Trying to pinpoint the beginning of the decline, Leonardo said he saw a significant drop in business after smoking was banned from all New York restaurants and bars in 2003. Raising the drinking age was also a factor in the decline. It was originally changed from 18 to 19 in 1983, but was then raised again to the current legal drinking age of 21 in 1985.

“The smoking law hurt us a lot more than the drinking age,” Leonardo said. “We had a good townie crowd, and when the drinking age got raised we were very strict on IDs, and this place became an exclusive place for people of age to get in and couldn’t wait until they were 21 to get in here.”

Senior Joey Maran has been going to bars for a year and a half and said he likes to go just before midnight so he can have some time to enjoy himself before the rush comes in. Maran is a bartender at The Nines in Collegetown, so he experiences the scene from both sides of the bar.

“As far as the social aspect of going to a bar, it has become the norm for people to go out later,” he said. “Going to the bar has also become a way to end the night rather than a way to have your night. I think that people are drinking to excess. People are not going for one drink, they are going down for a bunch of drinks in a short period of time to try and get the best bang for your buck.”

Kerr said the pregame culture is something growing more popular in the current college generation, largely due to economic pressures that weren’t present in the previous generation.

“That’s sort of the poor economic outlook of young people today,” he said. “It seems to be dampening their drinking or partying behavior.”

Senior Nina Davidson said she likes to pregame before going to the bars so she can save money.

“People have been drinking for a couple of hours [before going to the bars], and then they want to change up the night,” Davidson said.

Leonardo said because students have been pregaming more before going out, he has had to kick out more people over the past three years for being more rowdy and out of control.

“Kids have always got drunk and acted not on the best of behavior, which is understandable in the environment I grew up in, and I understand that, but it seems to be getting worse and worse,” Leonardo said. “I think it’s just because kids don’t know how to drink, they don’t know how to handle themselves when they’re drinking.”

According to Kerr, the generational interest in drinking beer is decreasing and the interest in wine and spirits is increasing. The American Freshman Survey, a study conducted by the Higher Research Institute at UCLA, reported that 35.4 percent of 2011 incoming freshmen were beer-drinkers. The 2010 freshman class, however, contained 8 percent more beer drinkers, and the 1982 class had 52 percent more than today’s freshmen. This was just before the drinking age was raised from 18 to 19.

Tommy Boles, owner of 2nd Floor Bar, which is located on The Commons, has been in business for six years, and though he took a small hit during the 2008 recession, business is beginning to pick up again. 2nd Floor Bar is a popular bar for students from the college and is packed with students after midnight every weekend. Boles, who worked in Micawbers Pub before it shut down a couple of years ago, said he sees students who have trouble handling themselves during a night of drinking.

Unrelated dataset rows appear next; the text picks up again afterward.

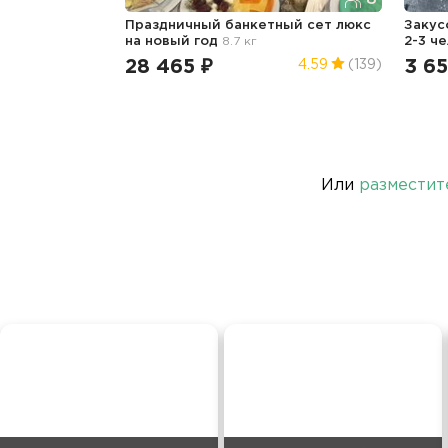
Праздничный банкетный сет люкс
Закус
на новый год
8.7 кг
2-3 ч
28 465 ₽
3 65
4.59
(139)
Или
разместит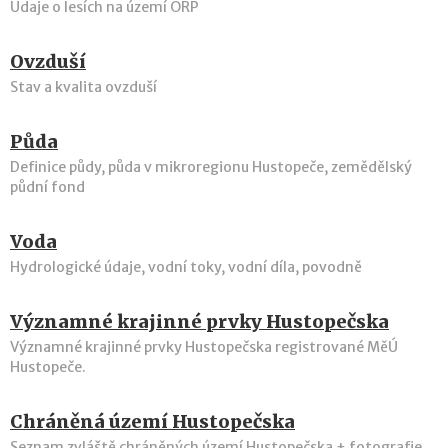
Údaje o lesích na území ORP
Ovzduší
Stav a kvalita ovzduší
Půda
Definice půdy, půda v mikroregionu Hustopeče, zemědělský
půdní fond
Voda
Hydrologické údaje, vodní toky, vodní díla, povodně
Významné krajinné prvky Hustopečska
Významné krajinné prvky Hustopečska registrované MěÚ
Hustopeče.
Chráněná území Hustopečska
Seznam zvláště chráněných území Hustopečska + fotografie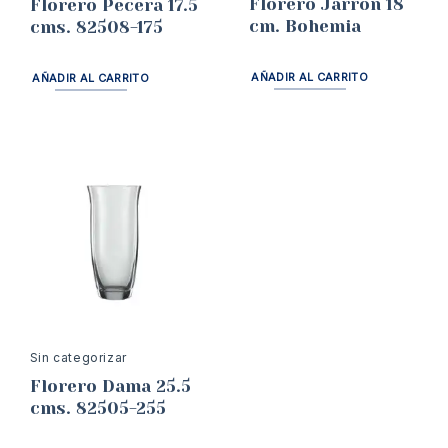
Florero Jarron 18
Florero Pecera 17.5
cm. Bohemia
cms. 82508-175
AÑADIR AL CARRITO
AÑADIR AL CARRITO
Sin categorizar
Florero Dama 25.5
cms. 82505-255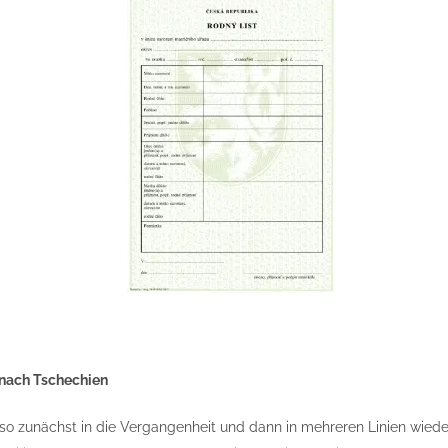
n nach Tschechien
lso zunächst in die Vergangenheit und dann in mehreren Linien wieder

“Kids aren’t being introduced to drinking when they are younger, and no matter what, it is going to become available,” said Boles. “A lot of these kids are not prepared.”

The Palms’ lease ends at the end of the month and the property has already been sold to a contractor. Leonardo said that alumni of old who have feelings of nostalgia for the Palms have been making pilgrimages back to the old watering hole to have one last drink in a place full of history.